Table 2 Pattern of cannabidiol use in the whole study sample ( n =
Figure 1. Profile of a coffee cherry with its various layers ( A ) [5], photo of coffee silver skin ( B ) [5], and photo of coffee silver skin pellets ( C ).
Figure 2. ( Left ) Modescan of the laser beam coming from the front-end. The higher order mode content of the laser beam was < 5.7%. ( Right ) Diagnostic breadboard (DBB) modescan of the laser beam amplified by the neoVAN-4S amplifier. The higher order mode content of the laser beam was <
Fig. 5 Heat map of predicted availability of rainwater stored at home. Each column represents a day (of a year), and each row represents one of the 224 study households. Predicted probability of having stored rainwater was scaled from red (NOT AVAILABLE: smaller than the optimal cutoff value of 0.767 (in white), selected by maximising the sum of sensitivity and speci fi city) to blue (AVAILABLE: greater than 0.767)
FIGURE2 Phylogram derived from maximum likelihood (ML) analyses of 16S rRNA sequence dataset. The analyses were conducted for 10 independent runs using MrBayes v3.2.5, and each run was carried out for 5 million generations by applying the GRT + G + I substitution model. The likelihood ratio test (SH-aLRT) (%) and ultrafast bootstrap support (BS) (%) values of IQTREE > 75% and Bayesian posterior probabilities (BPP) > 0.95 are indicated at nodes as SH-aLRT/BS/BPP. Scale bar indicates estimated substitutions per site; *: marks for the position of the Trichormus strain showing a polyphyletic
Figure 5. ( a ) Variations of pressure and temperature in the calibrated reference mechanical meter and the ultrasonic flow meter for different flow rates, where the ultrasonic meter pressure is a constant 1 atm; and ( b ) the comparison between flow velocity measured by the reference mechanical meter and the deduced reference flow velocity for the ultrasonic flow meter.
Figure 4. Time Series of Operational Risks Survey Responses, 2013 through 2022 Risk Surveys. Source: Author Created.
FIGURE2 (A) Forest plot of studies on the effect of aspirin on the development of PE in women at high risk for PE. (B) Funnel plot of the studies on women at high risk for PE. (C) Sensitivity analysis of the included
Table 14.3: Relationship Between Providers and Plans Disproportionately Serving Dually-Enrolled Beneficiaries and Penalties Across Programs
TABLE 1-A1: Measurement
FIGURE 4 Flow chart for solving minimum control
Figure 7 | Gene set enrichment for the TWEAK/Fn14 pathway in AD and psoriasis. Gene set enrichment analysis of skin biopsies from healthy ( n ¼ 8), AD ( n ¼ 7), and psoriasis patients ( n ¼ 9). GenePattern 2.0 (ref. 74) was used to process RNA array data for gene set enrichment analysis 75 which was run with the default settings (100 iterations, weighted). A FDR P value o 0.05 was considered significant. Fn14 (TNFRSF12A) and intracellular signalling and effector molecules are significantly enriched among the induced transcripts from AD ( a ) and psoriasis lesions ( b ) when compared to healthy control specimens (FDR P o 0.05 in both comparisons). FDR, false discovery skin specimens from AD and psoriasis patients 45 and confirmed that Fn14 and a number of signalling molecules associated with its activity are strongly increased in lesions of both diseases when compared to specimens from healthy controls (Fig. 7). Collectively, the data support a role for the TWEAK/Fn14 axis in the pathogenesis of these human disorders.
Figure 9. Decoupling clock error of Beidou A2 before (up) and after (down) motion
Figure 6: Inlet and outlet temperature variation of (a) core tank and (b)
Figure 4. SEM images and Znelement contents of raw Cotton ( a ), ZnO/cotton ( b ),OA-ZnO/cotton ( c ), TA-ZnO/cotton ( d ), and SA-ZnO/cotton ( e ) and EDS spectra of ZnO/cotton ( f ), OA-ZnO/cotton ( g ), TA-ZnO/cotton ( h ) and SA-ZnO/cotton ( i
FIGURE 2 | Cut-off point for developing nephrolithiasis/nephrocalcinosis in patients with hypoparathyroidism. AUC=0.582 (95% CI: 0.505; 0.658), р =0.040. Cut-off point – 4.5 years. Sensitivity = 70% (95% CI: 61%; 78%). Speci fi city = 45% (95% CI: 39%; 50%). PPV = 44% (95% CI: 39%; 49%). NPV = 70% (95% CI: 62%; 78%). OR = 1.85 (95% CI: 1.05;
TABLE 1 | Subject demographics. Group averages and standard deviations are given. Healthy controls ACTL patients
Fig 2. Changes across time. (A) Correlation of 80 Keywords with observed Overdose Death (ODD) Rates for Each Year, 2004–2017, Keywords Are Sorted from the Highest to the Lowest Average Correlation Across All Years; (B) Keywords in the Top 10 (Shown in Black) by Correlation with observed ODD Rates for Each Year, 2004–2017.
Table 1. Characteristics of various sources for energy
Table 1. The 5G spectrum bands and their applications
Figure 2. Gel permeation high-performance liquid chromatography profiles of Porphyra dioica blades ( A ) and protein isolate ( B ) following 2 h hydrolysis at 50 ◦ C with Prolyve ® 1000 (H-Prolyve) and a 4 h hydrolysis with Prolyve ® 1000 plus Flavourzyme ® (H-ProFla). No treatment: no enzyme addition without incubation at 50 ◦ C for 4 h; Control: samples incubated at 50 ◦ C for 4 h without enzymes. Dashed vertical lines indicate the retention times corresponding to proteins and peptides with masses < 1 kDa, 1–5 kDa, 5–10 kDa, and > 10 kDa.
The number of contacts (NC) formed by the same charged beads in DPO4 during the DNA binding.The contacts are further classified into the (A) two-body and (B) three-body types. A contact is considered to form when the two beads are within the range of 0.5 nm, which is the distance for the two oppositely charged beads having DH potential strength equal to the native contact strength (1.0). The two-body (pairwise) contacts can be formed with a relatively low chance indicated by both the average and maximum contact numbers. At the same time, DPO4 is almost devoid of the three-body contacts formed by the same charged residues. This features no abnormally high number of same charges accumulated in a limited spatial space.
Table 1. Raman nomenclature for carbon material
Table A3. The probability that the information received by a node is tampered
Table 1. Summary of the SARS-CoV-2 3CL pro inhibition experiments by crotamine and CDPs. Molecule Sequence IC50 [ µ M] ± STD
——
*WHAT IS EXPECTED*. Retype, in the same exact form, the lines of the material above from the line holding "TABLE 1-A1: Measurement" through the line holding "FIGURE 4 Flow".

*EXPECTED ANSWER*.
TABLE 1-A1: Measurement
FIGURE 4 Flow chart for solving minimum control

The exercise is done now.